When in China, I told my friends that the Chinese tried to solve their water supply problems by massive civil works, which they have been doing from the early imperial times. They are good at mobilizing massive manpower and building canals and long walls. But the solution was (1) recycling wastewater, (2) desalination and (3) campaign to save water in the cities and in the farms. Irrigation systems have to be improved. May be I should contact my friends in China for a consulting trip. (What is with me? My place is with Kever Benjamin City's "jubilados" who spend the morning conferencing in the Rothschild St. cafeteria).

7 comments:

Anonymous said...

Suppose desalination is the future which company has the tech and capacity to build the plants necessary, I only know of Hyflux in Singapore is there another contender ? will it be reverse osmo like Israel or the Saudi power-plant mate desalination plant.

Anonymous said...

Why "permanent climate change?"

As opposed to temporary drought, as happens, or part of a cycle.
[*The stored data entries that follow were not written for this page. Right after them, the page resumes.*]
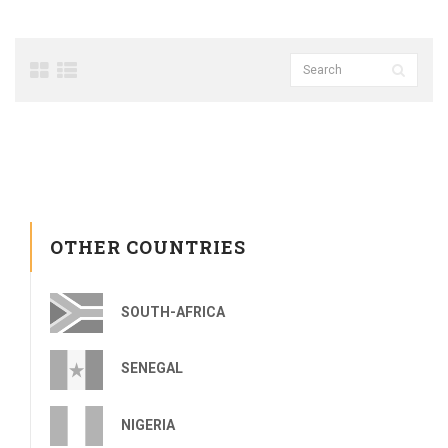
OTHER COUNTRIES
SOUTH-AFRICA
SENEGAL
NIGERIA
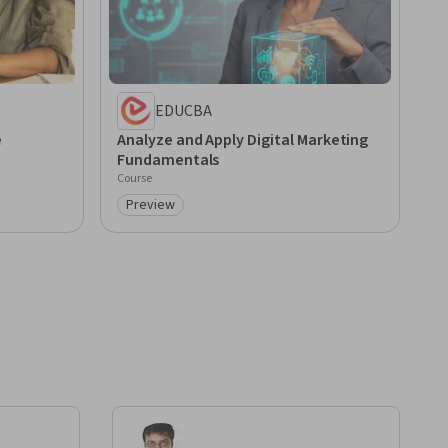
EDUCBA
e
Analyze and Apply Digital Marketing
Fundamentals
Course
Preview
Category: Preview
J, do you think global warming (anthropogenic or not) is likely reality?

RM

J said...

Earth climate has been changing all the time, there is no doubt about that. There were ice ages and hot, tropical ages. The climate is continuing to change.

I dont know the reasons (the Sun is all the time erupting, the Earth orbit is changing, Volcanic dust, whatever) but change it changes. I dont know if it is a global warming, but local changes are obvious and I think they are "permanent" in the sense of more than a lifetime.

Anonymous said...

The Chinese are the paradigmatic example of the 'hydraulic civilisation' with all the tyranny and suffering that it entails. It didn't help that Jiang Zemin was a Russian-trained engineer who apparently never recovered from his infatuation with Stalinist gigantism.

Ivan

J said...

Well said, Ivan. They believe that problems are solved by disciplined mass labor. Mao ordered the killing al ALL the birds, because they were eating the grain. Billion Chinese went out and killed all the birds. They did it! It worked! But soon insects multiplied and consumed the plants.

Anonymous said...

J, it may sound like an excuse of the also ran, but I am glad that my country India, did not have to endure the horrors of 'modernisation' Chinese-style. Thank God for Ghandhi, thank God for the British.

Ivan

J said...

In my personal opinion, you should also thank God for Indian food and not Chinese food. I enjoy spicy, very tasty Indian food. Chinese food (and ingredients) are bizarre and repugnant.